A Bold Restoration Plan for the Pelican State

The Mississippi River Delta is where the muddy waters of America’s longest river connect with the warm waters of the Gulf of Mexico. It is one of this nation’s most important ecosystems for fish and wildlife—and one of its most endangered.

The delta’s wetlands, cypress forests and barrier islands were formed over thousands of years by the shifting course of the Mississippi River and its annual floods. Species that rely on the region range from alligators, sea turtles and hundreds of migrating birds.

Unfortunately this incredibly ecosystem is disappearing at an astonishing rate: roughly a football field of wetlands erodes into the Gulf every hour.

The problems facing Louisiana’s coastline have been debated for decades, but the state has never created an actionable blueprint for restoring the coast—until now, with the recent release of its coastal master plan.

The Draft 2012 State Master Plan is quite possibly the most ambitious ecosystem restoration plan ever proposed in United States history, and it is the first to lay out a comprehensive vision for how a coastal state will cope with land loss, subsidence, and sea level rise. The plan deserves strong public support.

With an expenditure of roughly a billion dollars per year–split equally between protection and restoration—Louisiana could gain between 550 and 850 square miles of coastal marshes, swamps and barrier islands while protecting coastal communities like New Orleans from hurricanes and rising sea levels.

One unprecedented aspect of the master plan is the proposal to divert half the flow of the Mississippi River back into the delta—essentially restoring the river’s capacity to build land and re-establishing a vital natural process.  Also unprecedented is the proposal to invest up to $12 billion in measures that increase community resiliency to flooding.

Louisiana’s agencies and legislators need to hear that the public supports a comprehensive science-based plan that creates new wetlands and increases hurricane protections for wildlife and people living in the coastal zone.
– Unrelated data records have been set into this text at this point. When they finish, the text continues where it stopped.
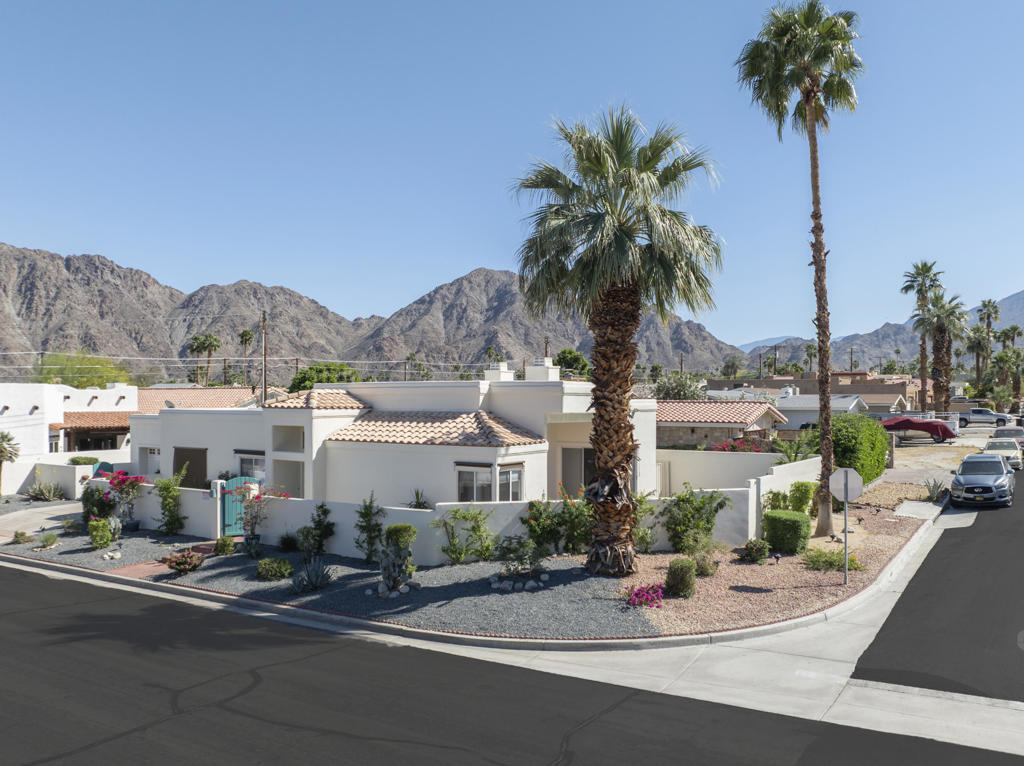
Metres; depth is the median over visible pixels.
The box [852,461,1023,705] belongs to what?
side road
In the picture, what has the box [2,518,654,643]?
gravel bed
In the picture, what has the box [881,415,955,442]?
car
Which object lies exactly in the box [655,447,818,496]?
white wall
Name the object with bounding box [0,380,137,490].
white house
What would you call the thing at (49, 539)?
shrub
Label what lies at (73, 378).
tree
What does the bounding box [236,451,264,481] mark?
window
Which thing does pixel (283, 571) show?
shrub
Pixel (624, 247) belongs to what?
palm tree
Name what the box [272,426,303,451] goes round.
window
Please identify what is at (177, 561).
flowering shrub
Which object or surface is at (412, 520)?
garden wall
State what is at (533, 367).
chimney
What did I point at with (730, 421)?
neighboring house
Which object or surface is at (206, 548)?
brick path
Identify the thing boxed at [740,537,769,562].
shrub
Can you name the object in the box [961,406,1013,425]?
pickup truck
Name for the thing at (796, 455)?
shrub
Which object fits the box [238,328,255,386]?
palm tree
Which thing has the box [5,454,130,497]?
white wall
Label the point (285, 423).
white house
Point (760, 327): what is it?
sky
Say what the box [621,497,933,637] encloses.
gravel bed
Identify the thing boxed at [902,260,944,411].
palm tree
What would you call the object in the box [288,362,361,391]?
tree
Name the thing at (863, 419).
hedge
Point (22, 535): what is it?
shrub
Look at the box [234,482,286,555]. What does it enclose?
flowering shrub
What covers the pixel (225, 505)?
green gate
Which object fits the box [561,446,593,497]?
window
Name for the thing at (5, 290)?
mountain range
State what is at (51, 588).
road
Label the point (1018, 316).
mountain
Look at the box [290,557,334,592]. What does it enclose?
agave plant
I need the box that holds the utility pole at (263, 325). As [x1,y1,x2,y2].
[260,312,267,405]
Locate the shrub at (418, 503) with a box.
[407,488,431,509]
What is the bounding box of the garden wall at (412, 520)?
[78,462,811,557]
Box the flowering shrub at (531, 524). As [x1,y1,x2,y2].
[520,489,591,555]
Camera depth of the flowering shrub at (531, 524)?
17.54 m
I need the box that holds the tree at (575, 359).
[555,349,590,379]
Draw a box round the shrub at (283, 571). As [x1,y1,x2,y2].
[256,557,292,580]
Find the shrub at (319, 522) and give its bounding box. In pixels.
[298,503,335,556]
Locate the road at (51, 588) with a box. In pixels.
[0,564,1023,765]
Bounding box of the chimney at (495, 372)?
[484,361,513,381]
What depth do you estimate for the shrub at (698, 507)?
17.62 m
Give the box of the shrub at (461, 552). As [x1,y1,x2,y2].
[434,507,494,563]
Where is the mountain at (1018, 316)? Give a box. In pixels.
[739,287,1023,372]
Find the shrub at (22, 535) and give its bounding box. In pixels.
[12,529,33,544]
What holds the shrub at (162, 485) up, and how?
on the gravel bed at (238, 565)
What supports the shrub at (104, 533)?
on the gravel bed at (238, 565)
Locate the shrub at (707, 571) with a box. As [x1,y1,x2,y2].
[690,546,719,576]
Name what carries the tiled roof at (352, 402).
on the white house at (285, 423)
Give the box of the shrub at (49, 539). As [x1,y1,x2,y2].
[36,531,59,549]
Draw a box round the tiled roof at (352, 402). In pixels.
[263,387,368,409]
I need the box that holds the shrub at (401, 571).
[378,523,417,592]
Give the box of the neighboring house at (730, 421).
[658,397,785,452]
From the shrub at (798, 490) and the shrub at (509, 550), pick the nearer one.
the shrub at (509, 550)
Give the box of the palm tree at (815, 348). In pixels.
[803,342,817,373]
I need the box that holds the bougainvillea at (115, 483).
[102,469,146,530]
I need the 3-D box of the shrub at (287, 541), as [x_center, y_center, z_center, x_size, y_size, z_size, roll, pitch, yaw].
[-6.008,4.242,19.090,0.821,0.652,0.781,-1,-1,44]
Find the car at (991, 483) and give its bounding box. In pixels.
[949,454,1014,507]
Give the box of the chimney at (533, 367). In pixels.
[525,359,560,380]
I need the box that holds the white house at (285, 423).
[129,370,648,526]
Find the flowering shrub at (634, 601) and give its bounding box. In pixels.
[622,584,663,608]
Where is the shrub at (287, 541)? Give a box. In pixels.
[278,531,299,551]
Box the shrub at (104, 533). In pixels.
[87,517,114,548]
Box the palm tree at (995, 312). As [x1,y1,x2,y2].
[974,299,1001,376]
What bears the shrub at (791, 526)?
on the gravel bed at (747, 567)
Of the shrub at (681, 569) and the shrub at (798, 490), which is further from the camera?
the shrub at (798, 490)
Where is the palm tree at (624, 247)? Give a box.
[508,106,725,571]
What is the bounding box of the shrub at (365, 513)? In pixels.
[354,493,385,561]
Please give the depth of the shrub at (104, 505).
22.17 m
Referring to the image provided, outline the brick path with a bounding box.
[107,542,212,577]
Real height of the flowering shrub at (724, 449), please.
1.989 m
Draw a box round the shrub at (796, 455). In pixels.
[772,431,818,464]
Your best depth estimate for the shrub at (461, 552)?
16.80 m
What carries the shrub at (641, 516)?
on the gravel bed at (747, 567)
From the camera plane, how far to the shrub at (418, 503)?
19.43 m
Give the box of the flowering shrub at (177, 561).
[162,548,204,574]
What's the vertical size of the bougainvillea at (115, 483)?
1.919 m
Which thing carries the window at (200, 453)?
in the white house at (285, 423)
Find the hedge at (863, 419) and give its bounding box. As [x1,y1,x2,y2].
[829,414,889,484]
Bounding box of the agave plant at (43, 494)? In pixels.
[27,479,67,501]
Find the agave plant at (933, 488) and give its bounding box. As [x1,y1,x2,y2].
[923,476,946,501]
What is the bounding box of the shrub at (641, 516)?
[631,491,658,552]
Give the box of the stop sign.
[829,467,863,501]
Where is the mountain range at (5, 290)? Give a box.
[0,242,744,383]
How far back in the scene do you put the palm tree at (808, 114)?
19.50 m
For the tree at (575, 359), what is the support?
on the ground
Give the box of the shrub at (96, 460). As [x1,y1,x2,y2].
[68,455,99,465]
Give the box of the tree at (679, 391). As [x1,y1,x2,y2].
[653,372,704,399]
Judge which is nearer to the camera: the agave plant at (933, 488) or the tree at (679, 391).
the agave plant at (933, 488)
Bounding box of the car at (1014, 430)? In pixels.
[994,425,1023,447]
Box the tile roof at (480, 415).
[323,410,544,447]
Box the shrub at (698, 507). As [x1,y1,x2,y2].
[658,484,729,552]
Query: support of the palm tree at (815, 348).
on the ground
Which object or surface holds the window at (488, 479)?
in the white house at (285, 423)
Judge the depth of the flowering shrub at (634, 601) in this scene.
13.64 m
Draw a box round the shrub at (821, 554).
[802,547,862,571]
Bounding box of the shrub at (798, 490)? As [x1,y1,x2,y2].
[788,481,815,514]
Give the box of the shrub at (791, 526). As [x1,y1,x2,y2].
[762,508,812,554]
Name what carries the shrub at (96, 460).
on the ground
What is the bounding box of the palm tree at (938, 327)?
[915,289,968,413]
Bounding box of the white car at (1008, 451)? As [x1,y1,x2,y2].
[983,437,1023,469]
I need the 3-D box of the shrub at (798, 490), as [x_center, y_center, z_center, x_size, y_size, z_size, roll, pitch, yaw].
[8.853,3.590,21.659,0.940,1.251,0.964,0,-1,34]
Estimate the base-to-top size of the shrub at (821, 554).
0.546 m
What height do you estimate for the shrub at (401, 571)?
1.566 m
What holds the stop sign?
attached to the sign pole
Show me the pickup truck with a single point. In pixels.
(980, 410)
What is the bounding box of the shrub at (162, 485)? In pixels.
[152,474,186,535]
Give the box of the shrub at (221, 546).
[214,535,234,555]
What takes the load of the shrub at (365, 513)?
on the gravel bed at (238, 565)
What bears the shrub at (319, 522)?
on the gravel bed at (238, 565)
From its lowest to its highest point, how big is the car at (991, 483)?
1.593 m
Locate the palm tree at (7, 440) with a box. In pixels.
[0,431,19,497]
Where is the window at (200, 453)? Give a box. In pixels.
[175,447,207,489]
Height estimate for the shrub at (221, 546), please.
0.568 m
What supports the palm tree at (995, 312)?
on the ground
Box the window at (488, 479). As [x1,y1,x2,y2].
[457,463,522,501]
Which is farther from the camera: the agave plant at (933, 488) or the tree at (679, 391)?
the tree at (679, 391)
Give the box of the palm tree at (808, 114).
[735,1,864,535]
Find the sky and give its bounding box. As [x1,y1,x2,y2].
[0,0,1023,348]
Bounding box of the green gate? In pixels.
[219,476,258,537]
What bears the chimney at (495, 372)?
on the white house at (285, 423)
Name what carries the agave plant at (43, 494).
on the ground
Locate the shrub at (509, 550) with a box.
[491,534,546,586]
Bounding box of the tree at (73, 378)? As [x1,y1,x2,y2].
[34,351,134,388]
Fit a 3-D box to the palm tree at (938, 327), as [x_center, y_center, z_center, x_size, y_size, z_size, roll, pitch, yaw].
[35.837,-1.878,59.384,4.806,12.071,4.962,0,-1,34]
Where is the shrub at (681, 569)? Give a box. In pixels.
[664,558,696,596]
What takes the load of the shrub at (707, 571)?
on the gravel bed at (747, 567)
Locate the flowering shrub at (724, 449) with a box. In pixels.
[710,437,768,453]
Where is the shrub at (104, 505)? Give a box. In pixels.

Louisianans can support the plan by attending one of three public meetings next week:

  • New Orleans, January 23, University of New Orleans Lindy Boggs Center (map)
  • Houma, January 24, Terrebonne Civic Center  (map)
  • Lake Charles, January 25, Lake Charles Civic Center, Contraband Room (map)

Each meeting will include an open house from 1-5:30 p.m. and a public hearing from 5:30-7:30 p.m.

Attending these meetings will ensure that the state understands the importance to the public of a bold, clear course of action to solve the coastal crisis, restoring wetlands and protecting our wildlife and communities.  The plan must provide a vision that America as a nation can rally around.  Louisiana’s future depends on it.